I hate sounding like I'm being paid to write this, but I think more people need to know about it so they can stop paying $1.29 for every song they want to listen to. In iTunes terms, I have about $3000 worth of music.
(Oh also, I was pirating all my music before I discovered the Zune Pass. Now it's so fucking easy to get new music and without the need for microtransactions that I pretty much stopped pirating cold-turkey.)
Your an idiot. Spending $180 a year for nothing. The day zune pass closes or you stop paying all your music is gone. You can never listen to it again. You signed up for unlimited nothing. Stop paying them and listen as your music stops.
At least with iTunes and amazon. If you cantafford to buy more music youcan listen to what you have already bought instead of losing it all.
You're an idiot for responding in a fit of rage without actually reading (or at least comprehending) what I wrote. I get 10 DRM-free MP3s every month included in the $15/mo subscription and can download and listen to as many DRM-laden songs as I want. I can also log in online on any computer and listen to music there (though it could be a little better-integrated with the client... I'd like to have my playlists online for instance).
If Zune Pass ever shuts down, I still keep every song I bought with money or with the song credits... and what I downloaded on the subscription I will probably just start pirating again since they obviously don't want my money.

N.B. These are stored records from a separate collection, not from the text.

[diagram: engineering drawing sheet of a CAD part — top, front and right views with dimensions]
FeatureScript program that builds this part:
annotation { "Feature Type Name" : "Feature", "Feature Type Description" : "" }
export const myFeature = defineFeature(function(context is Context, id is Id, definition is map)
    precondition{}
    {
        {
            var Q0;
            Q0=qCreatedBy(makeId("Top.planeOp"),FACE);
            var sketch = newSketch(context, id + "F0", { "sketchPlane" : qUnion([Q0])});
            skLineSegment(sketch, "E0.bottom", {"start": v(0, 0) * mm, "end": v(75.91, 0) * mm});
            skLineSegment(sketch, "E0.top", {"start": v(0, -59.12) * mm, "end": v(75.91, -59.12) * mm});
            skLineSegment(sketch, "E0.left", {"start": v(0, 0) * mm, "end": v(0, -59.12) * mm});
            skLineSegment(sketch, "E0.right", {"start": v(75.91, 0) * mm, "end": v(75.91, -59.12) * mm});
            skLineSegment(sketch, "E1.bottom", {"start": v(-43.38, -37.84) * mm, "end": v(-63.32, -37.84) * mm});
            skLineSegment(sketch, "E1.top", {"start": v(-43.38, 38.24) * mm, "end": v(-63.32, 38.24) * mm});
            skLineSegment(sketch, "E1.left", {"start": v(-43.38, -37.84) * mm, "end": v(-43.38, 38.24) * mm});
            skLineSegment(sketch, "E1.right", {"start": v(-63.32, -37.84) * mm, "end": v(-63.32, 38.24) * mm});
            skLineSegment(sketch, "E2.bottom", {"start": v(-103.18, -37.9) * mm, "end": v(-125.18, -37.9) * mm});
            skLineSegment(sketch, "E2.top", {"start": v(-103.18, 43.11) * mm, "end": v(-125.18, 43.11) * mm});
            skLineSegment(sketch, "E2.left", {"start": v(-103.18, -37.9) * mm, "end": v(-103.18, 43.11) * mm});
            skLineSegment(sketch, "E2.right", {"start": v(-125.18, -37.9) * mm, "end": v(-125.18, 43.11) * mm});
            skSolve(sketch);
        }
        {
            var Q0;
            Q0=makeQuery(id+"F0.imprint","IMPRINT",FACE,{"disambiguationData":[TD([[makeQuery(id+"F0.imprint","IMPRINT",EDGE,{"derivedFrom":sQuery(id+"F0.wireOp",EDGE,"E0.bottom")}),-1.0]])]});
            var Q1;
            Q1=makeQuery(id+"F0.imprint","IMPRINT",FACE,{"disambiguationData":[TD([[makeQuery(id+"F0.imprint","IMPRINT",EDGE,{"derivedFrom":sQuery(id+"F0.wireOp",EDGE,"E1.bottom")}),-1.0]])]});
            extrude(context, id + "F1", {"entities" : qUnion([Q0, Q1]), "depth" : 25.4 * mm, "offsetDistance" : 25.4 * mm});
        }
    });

Fascinating point of view. I'm a recent hire at Microsoft (hence the AC posting), and this sounds more or less spot-on. Don't get me wrong, I like my job just fine, but there's no real passion from anyone on my team. It might be because I work on the cash cow with the least exciting future prospects (Office), but the company feels a whole lot more like a boring 9-to-5 job than working at an innovative and exciting company.